Southern Miss and Mississippi Gulf Coast Community College partnered to help combat the teacher shortage in Mississippi by creating a new pathway for high school students looking to teach.
“Everybody here knows that the state of Mississippi is in the midst of a teacher shortage,” Southern Miss president Rodney Bennett, Ph.D., said. “This new pathway will produce more highly qualified teachers for our state.”
MGCCC president Mary S. Graham, Ph.D., said this shortage of teachers is what started the conversation.
“Over the last five years, there’s been a 40 percent decrease in the number of education majors pursuing teacher’s certificates and teaching degrees,” Graham said.
Bennett said this new pathway will be more efficient in getting prospective teachers into class quicker. The program will be for hand-picked students at the high school junior and senior levels that want to work in elementary education and special education.
“Aptly named ‘Teacher’s College’ in reference to our Normal School heritage, this innovative program was designed to serve MGCCC collegiate academy students who want to become licensed teachers,” dean of the College of Health Trenton E. Gould, Ph.D., said.
These juniors and seniors will be dual-enrolled in their high school classes while taking courses at MGCCC to get their Associate’s. Once they finish the track on the coast, they will transfer to Southern Miss. Students that complete the track within two years will be eligible for the same licensure that five-year students complete.
According to Graham, MGCCC provides a pipeline of students for Southern Miss with over 70 percent of their graduates transferring to Southern Miss.
Both Bennett and Graham said they believe that their relationship together sets a powerful example for other colleges not just around Mississippi but also the entire country.

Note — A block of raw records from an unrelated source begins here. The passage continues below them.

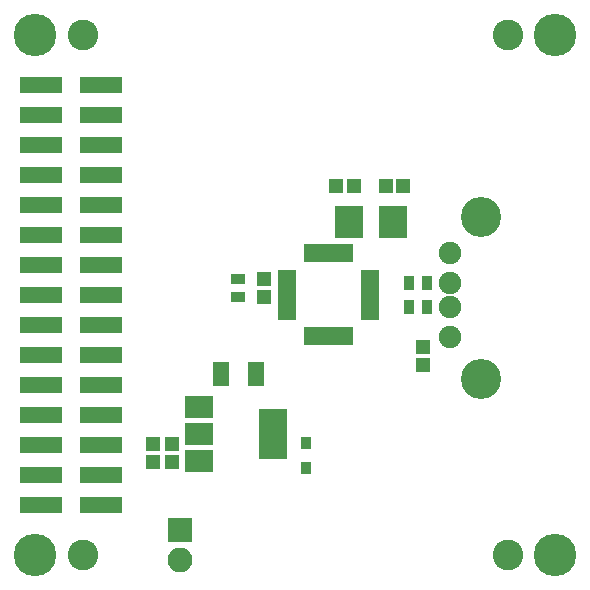
<source format=gts>
G04 #@! TF.FileFunction,Soldermask,Top*
%FSLAX46Y46*%
G04 Gerber Fmt 4.6, Leading zero omitted, Abs format (unit mm)*
G04 Created by KiCad (PCBNEW 4.0.7) date 06/02/18 04:08:01*
%MOMM*%
%LPD*%
G01*
G04 APERTURE LIST*
%ADD10C,0.100000*%
%ADD11R,2.400000X4.200000*%
%ADD12R,2.400000X1.900000*%
%ADD13C,3.600000*%
%ADD14R,1.150000X1.200000*%
%ADD15R,1.400000X2.000000*%
%ADD16R,1.200000X1.150000*%
%ADD17R,0.850000X1.000000*%
%ADD18C,1.900000*%
%ADD19C,3.400000*%
%ADD20C,2.600000*%
%ADD21R,0.900000X1.300000*%
%ADD22R,1.300000X0.900000*%
%ADD23R,1.543000X0.654000*%
%ADD24R,0.654000X1.543000*%
%ADD25R,2.400000X2.800000*%
%ADD26R,2.100000X2.100000*%
%ADD27O,2.100000X2.100000*%
%ADD28C,1.200000*%
%ADD29R,3.550000X1.400000*%
G04 APERTURE END LIST*
D10*
D11*
X127150000Y-119800000D03*
D12*
X120850000Y-119800000D03*
X120850000Y-122100000D03*
X120850000Y-117500000D03*
D13*
X107000000Y-130000000D03*
D14*
X139814000Y-113938000D03*
X139814000Y-112438000D03*
X117000000Y-120650000D03*
X117000000Y-122150000D03*
X118600000Y-120650000D03*
X118600000Y-122150000D03*
D15*
X125700000Y-114700000D03*
X122700000Y-114700000D03*
D14*
X126400000Y-108150000D03*
X126400000Y-106650000D03*
D16*
X133950000Y-98800000D03*
X132450000Y-98800000D03*
X136650000Y-98800000D03*
X138150000Y-98800000D03*
D17*
X129908000Y-122620000D03*
X129908000Y-120520000D03*
D18*
X142100000Y-104452400D03*
X142100000Y-106992400D03*
X142100000Y-109022400D03*
X142100000Y-111562400D03*
D19*
X144770000Y-101402400D03*
X144770000Y-115122400D03*
D13*
X107000000Y-86000000D03*
X151000000Y-86000000D03*
X151000000Y-130000000D03*
D20*
X111000000Y-130000000D03*
X111000000Y-86000000D03*
X147000000Y-86000000D03*
X147000000Y-130000000D03*
D21*
X138650000Y-107000000D03*
X140150000Y-107000000D03*
X138650000Y-109000000D03*
X140150000Y-109000000D03*
D22*
X124200000Y-108150000D03*
X124200000Y-106650000D03*
D23*
X128300000Y-106250000D03*
X128300000Y-106750000D03*
X128300000Y-107250000D03*
X128300000Y-107750000D03*
X128300000Y-108250000D03*
X128300000Y-108750000D03*
X128300000Y-109250000D03*
X128300000Y-109750000D03*
D24*
X130050000Y-111500000D03*
X130550000Y-111500000D03*
X131050000Y-111500000D03*
X131550000Y-111500000D03*
X132050000Y-111500000D03*
X132550000Y-111500000D03*
X133050000Y-111500000D03*
X133550000Y-111500000D03*
D23*
X135300000Y-109750000D03*
X135300000Y-109250000D03*
X135300000Y-108750000D03*
X135300000Y-108250000D03*
X135300000Y-107750000D03*
X135300000Y-107250000D03*
X135300000Y-106750000D03*
X135300000Y-106250000D03*
D24*
X133550000Y-104500000D03*
X133050000Y-104500000D03*
X132550000Y-104500000D03*
X132050000Y-104500000D03*
X131550000Y-104500000D03*
X131050000Y-104500000D03*
X130550000Y-104500000D03*
X130050000Y-104500000D03*
D25*
X133550000Y-101800000D03*
X137250000Y-101800000D03*
D26*
X119240000Y-127920000D03*
D27*
X119240000Y-130460000D03*
D28*
X108095000Y-90220000D03*
D29*
X107475000Y-90220000D03*
X107475000Y-102920000D03*
X107475000Y-100380000D03*
X107475000Y-97840000D03*
X107475000Y-95300000D03*
X107475000Y-92760000D03*
D28*
X106825000Y-90220000D03*
D29*
X112525000Y-90220000D03*
X112525000Y-92760000D03*
X112525000Y-95300000D03*
X112525000Y-97840000D03*
X112525000Y-100380000D03*
X112525000Y-102920000D03*
X107475000Y-105460000D03*
X112525000Y-105460000D03*
X107475000Y-108000000D03*
X112525000Y-108000000D03*
X107475000Y-110540000D03*
X112525000Y-110540000D03*
X107475000Y-113080000D03*
X112525000Y-113080000D03*
X107475000Y-115620000D03*
X112525000Y-115620000D03*
X107475000Y-118160000D03*
X112525000Y-118160000D03*
X107475000Y-120700000D03*
X112525000Y-120700000D03*
X107475000Y-123240000D03*
X112525000Y-123240000D03*
X107475000Y-125780000D03*
X112525000Y-125780000D03*
D28*
X111905000Y-90220000D03*
X106825000Y-92760000D03*
X111905000Y-92760000D03*
X106825000Y-95300000D03*
X111905000Y-95300000D03*
X106825000Y-97840000D03*
X111905000Y-97840000D03*
X106825000Y-100380000D03*
X111905000Y-100380000D03*
X106825000Y-102920000D03*
X111905000Y-102920000D03*
X106825000Y-105460000D03*
X111905000Y-105460000D03*
X106825000Y-108000000D03*
X111905000Y-108000000D03*
X106825000Y-110540000D03*
X111905000Y-110540000D03*
X106825000Y-113080000D03*
X111905000Y-113080000D03*
X106825000Y-115620000D03*
X111905000Y-115620000D03*
X106825000Y-118160000D03*
X111905000Y-118160000D03*
X106825000Y-120700000D03*
X111905000Y-120700000D03*
X106825000Y-123240000D03*
X111905000Y-123240000D03*
X106825000Y-125780000D03*
X111905000Y-125780000D03*
X113175000Y-90220000D03*
X108095000Y-92760000D03*
X113175000Y-92760000D03*
X108095000Y-95300000D03*
X113175000Y-95300000D03*
X108095000Y-97840000D03*
X113175000Y-97840000D03*
X108095000Y-100380000D03*
X113175000Y-100380000D03*
X108095000Y-102920000D03*
X113175000Y-102920000D03*
X108095000Y-105460000D03*
X113175000Y-105460000D03*
X108095000Y-108000000D03*
X113175000Y-108000000D03*
X108095000Y-110540000D03*
X113175000Y-110540000D03*
X108095000Y-113080000D03*
X113175000Y-113080000D03*
X108095000Y-115620000D03*
X113175000Y-115620000D03*
X108095000Y-118160000D03*
X113175000Y-118160000D03*
X108095000Y-120700000D03*
X113175000Y-120700000D03*
X108095000Y-123240000D03*
X113175000Y-123240000D03*
X108095000Y-125780000D03*
X113175000Y-125780000D03*
M02*

</source>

“We are a model of working together here in the state of Mississippi that many other states revel,” Institute of Higher Learning commissioner Alfred Rankins, Jr., Ph.D., said.
Rankins thanked the leaders of Southern Miss and MGCCC for stepping up and finding a creative way to solve Mississippi’s teacher issue.
“What a great day today is on the campus of the University of Southern Mississippi,” Rankins said. “This agreement speaks to the core of what state colleges and universities are all about.”
Rankins said he looked forward to more opportunities like this agreement across the state in the future.
“The University of Southern Mississippi remains committed to meeting the needs of our state by providing high-quality education and research to all students,” Bennett said. “I cannot be more excited to collaborate with our colleagues and alumni from Mississippi Gulf Coast Community College.”